Message received 17/12 @ 7:03 pm
Oh hi Melina, it’s Nancy Smith calling. I received your Christmas card today. And first of all I’d like to say I’m really sorry if I’ve offended you, but I also found what you wrote in there very very offensive. I’m not going to grace the insults that you dished out in defense; they’re completely wrong, and I’d be very careful who I call those kinds of names. And you have deeply offended me, because I am not those things, and you’ve taken my comments out of context. And I suggest you look in the mirror yourself at the resentments that you’ve been harbouring. I also invited you into my home, and I never had any idea that you harboured those pathetic resentments about me. I’m very sorry that you’ve written such untruths about me. I’m very happy that you’ve been emotionally honest, and that you haven’t been two-faced anymore, which you have been all these years, and I’m very glad to disassociate from you and your insults. OK? And I do wish you well, but yeah, we’ll leave it at that, hey? Goodbye.

It’s worth pointing out that I had only ever spoken of that Shabbat meal to our mutual friend. I’d never spoken about it to Nancy, or even to my parents. We felt too ashamed and bewildered to mention it.

My first reaction to Nancy’s phone message was one of abject fear. To hear her accusations and the hurt in her strident voice felt threatening, ominous. I know she has criminal connections and a long history of illegal goings on. I wouldn’t put it past her to organize something nasty to happen to me or to someone I love, in retaliation for the “insults” I dished out to her, even though we are physically thousands of kilometers apart.

I acknowledge two things in her defense
a) it wasn’t particularly nice for me to choose Christmas as the time to finally raise this matter with her
b) yes, I have been two-faced in not speaking of this sooner.
However, I take no responsibility for her selective memory. The impact of her behaviour has stung ever since, like a resounding slap in the face, or a brick thrown through a bedroom window.

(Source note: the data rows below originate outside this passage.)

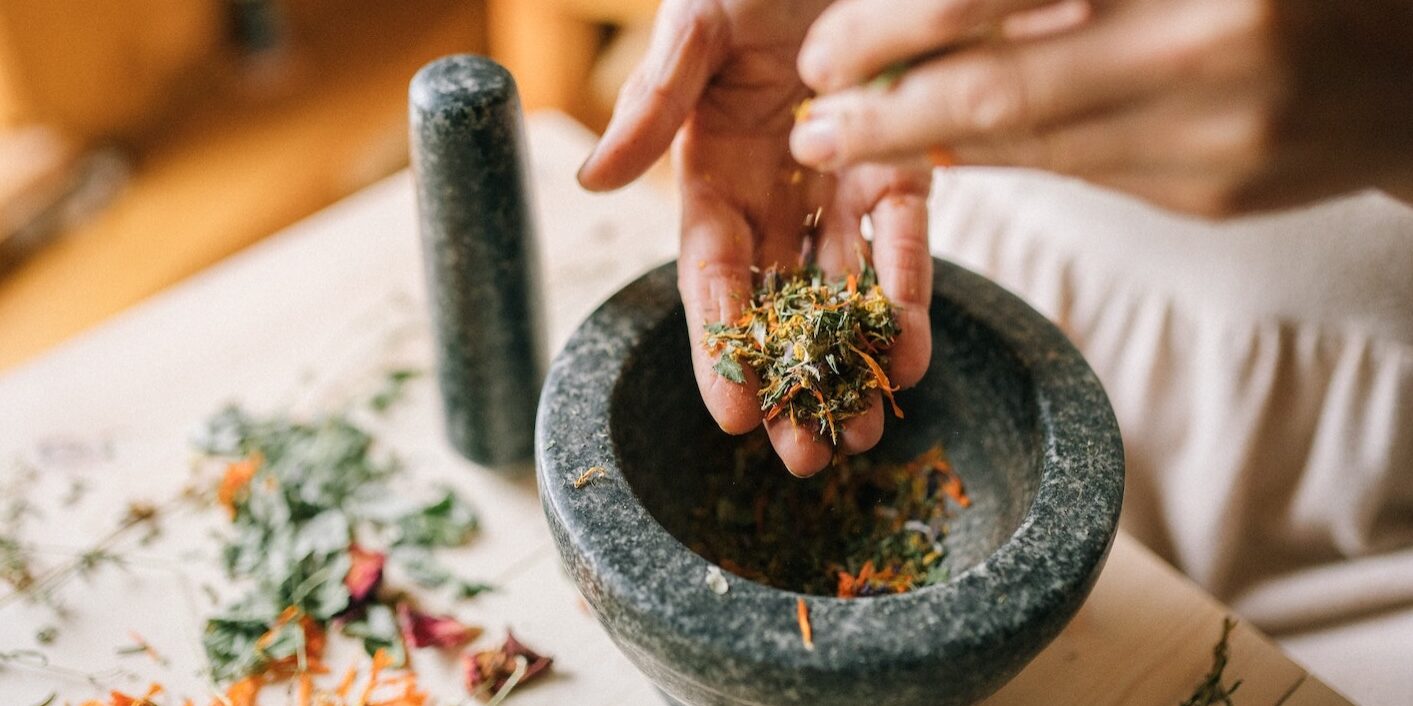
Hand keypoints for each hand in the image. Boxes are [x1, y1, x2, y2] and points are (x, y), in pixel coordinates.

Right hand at [579, 0, 933, 475]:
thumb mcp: (697, 23)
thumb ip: (654, 101)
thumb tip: (594, 184)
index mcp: (710, 170)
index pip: (711, 275)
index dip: (717, 346)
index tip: (730, 416)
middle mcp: (773, 191)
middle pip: (778, 305)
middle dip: (790, 383)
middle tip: (808, 459)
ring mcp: (840, 184)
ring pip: (842, 292)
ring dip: (851, 364)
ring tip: (865, 435)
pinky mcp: (902, 166)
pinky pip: (905, 240)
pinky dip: (908, 295)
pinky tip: (911, 355)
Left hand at [790, 0, 1412, 215]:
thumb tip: (923, 11)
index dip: (899, 24)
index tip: (825, 50)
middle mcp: (1204, 44)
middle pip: (1003, 85)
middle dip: (885, 106)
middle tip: (810, 113)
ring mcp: (1215, 132)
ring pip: (1032, 141)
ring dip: (922, 142)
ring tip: (842, 138)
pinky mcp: (1213, 192)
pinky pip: (1075, 173)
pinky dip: (997, 158)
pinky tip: (937, 150)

My mother invited me over for tea, and while my father was outside struggling with an overenthusiastic BBQ, I told her about the phone message. I’d told her about my earlier reply to Nancy’s Christmas card, so she knew the story. She had laughed, when I told her that I’d finally made some response to what had happened at Shabbat that night.

“You’re so much like your father,” she said.

“What do you mean?”

“You worry at things, and carry them around until finally, you can’t keep hold of them anymore and out bursts your response.”

“I’ve been wanting to say SOMETHING to Nancy for a long time, I just didn’t know how,” I replied.

My father came in then, and I spoke to him of what had happened. He has a history of misplacing my friends and acquaintances. When I tell him stories, he usually spends quite a long time organizing in his mind who I’m talking about and how that person fits in relation to my messy life.

“Is she the one?” he said, as soon as I’d barely begun.

“Yes,” I replied, knowing instantly, that he had placed her.

He continued speaking doggedly, as though if he didn’t say it then, he never would, “We thought she was on our side, and then after dinner, she started talking about how good the detention centres were, and so on….”

“Yes, that’s Nancy,” I confirmed.

My father turned and carried the dish of burnt chops out to the table. “Well, since that night, we’ve stopped inviting total strangers to sharing Shabbat with us.”


Shabbat = Jewish day of rest, day when one ceases work; also called “Shabbos”, and in English, Sabbath.
Shabbat Shalom = peace of the Sabbath; the traditional greeting exchanged around the Shabbat table.